The rest of the early morning is filled with courtesy and kindness. Really. People are very nice at this hour, I suppose. Or maybe it is that I am in middle Georgia rather than in metro Atlanta. Whatever the reason, I made it through Black Friday without getting harmed or harming others.

I think my big lesson for Black Friday was remembering that no gift, no thing, no present, no material item is worth sinning. I had avoided Black Friday in the past because I did not want to be overtaken by greediness and grabbiness. I made it through this year without a fight, but because I struggle with the "wish-I-had-that" mentality, I find my mind is the bigger battlefield. Just looking at Black Friday ads or any Christmas catalog can get me thinking so much about stuff instead of what Christmas is supposed to be about. I have a long way to go in following 2 Corinthians 10:5, "We demolish arguments and every pretension that sets itself up against the knowledge of God, and we take captive every thought to make it obedient to Christ."

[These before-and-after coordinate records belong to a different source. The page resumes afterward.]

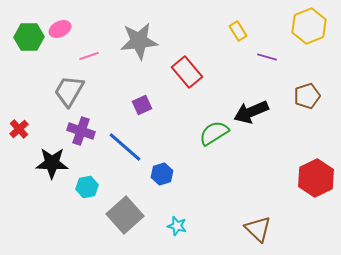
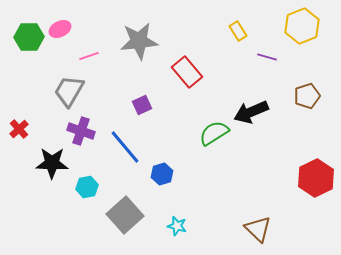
yellow hexagon: moved 7 px left
blue line: rotated 9 degrees clockwise
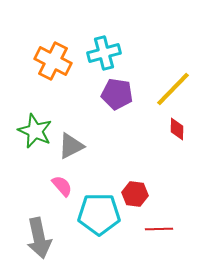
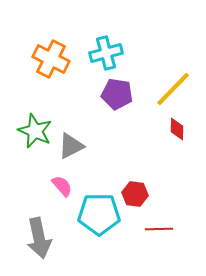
cyan cross: moved 2 px right
orange cross: moved 2 px left, 2 px up
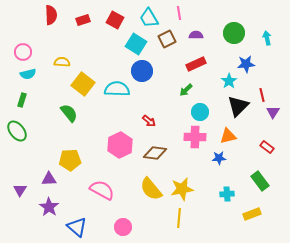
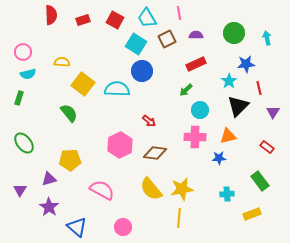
cyan trapezoid at (149, 18): moved 2 px left
red line at (262, 95): moved 3 px left, 7 px up
green rectangle at (22, 100): moved 3 px left, 2 px up
cyan circle at (200, 112): moved 2 px up
green ellipse at (17, 131): moved 7 px right, 12 px down
purple triangle at (49, 179): rotated 14 degrees counterclockwise
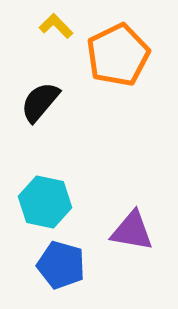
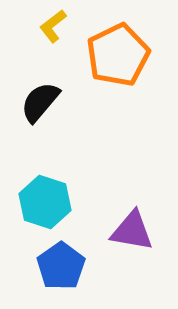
yellow L-shape: moved 3 px left; rotated 84 degrees counterclockwise
cyan hexagon: rotated 6 degrees clockwise
blue pentagon: moved 1 px down; rotated 21 degrees clockwise
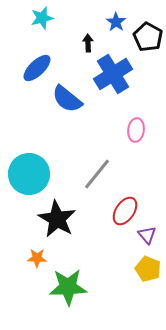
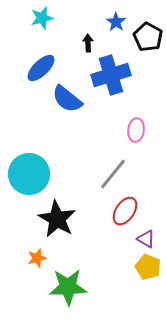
blue ellipse: moved 4 px right
blue cross: moved 2 px left, 1 px down; rotated 15 degrees clockwise
gray line: moved 16 px right
purple triangle: moved 1 px left, 4 px down; rotated 18 degrees counterclockwise
orange star: rotated 18 degrees counterclockwise
yellow pentagon: moved 2 px up
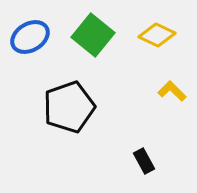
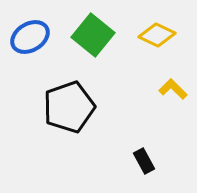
yellow L-shape: moved 1 px right, 2 px up
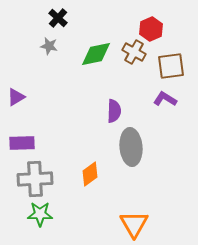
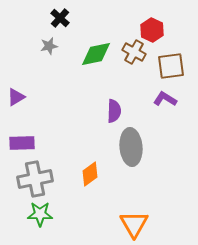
black cross: moved 2 px right
red hexagon: moved 1 px right, 1 px down; rotated 10 degrees counterclockwise
gray star: rotated 24 degrees counterclockwise
gray cross: rotated 8 degrees counterclockwise
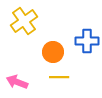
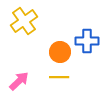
orange circle: moved 7 px right
pink arrow: moved 2 px right, 1 px up; rotated 115 degrees clockwise
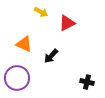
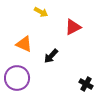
red triangle: moved 6 px right, 4 px down
black cross: moved 1 px left, 2 px down; rotated 16 degrees clockwise
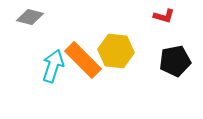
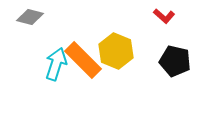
red L-shape: rotated 25 degrees clockwise
yellow hexagon: rotated 16 degrees clockwise
black pentagon: rotated 24 degrees clockwise
cyan arrow: moved 3 px right, 2 px up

The "wish-I-had-that" attitude is a desire for more than what God has materially given me. Instead of being grateful for what I do have, I am only looking at all that I think I am being denied. Talk about entitlement. In our culture it's easy to excuse because we live here in the land of plenty. But God doesn't give me a pass on greed. In fact, He calls greed idolatry. Idolatry. I have to let that one sink in for a minute or two.

Tim Keller in his book Counterfeit Gods, says, "Idolatry is not just a failure to obey God, it is a setting of the whole heart on something besides God." I want my whole heart to be set on God. Knowing Him. Loving Him. Trusting Him. Resting in Him. Black Friday is not a bad thing or a good thing, it is neutral. What matters is not whether I go out with the crowds on Black Friday, but what my heart is set on every day.

Father, may my heart be set on You this season and all seasons. May I have a heart of contentment and thankfulness for the blessings You have generously poured out upon me. I have a healthy family. I have a warm bed. I am well-fed. I have shoes on my feet. I have clothes to wear. I have friends. I have a church family that loves and encourages me. I have a job I love. Thank you Father, I've gotten a steal of a deal.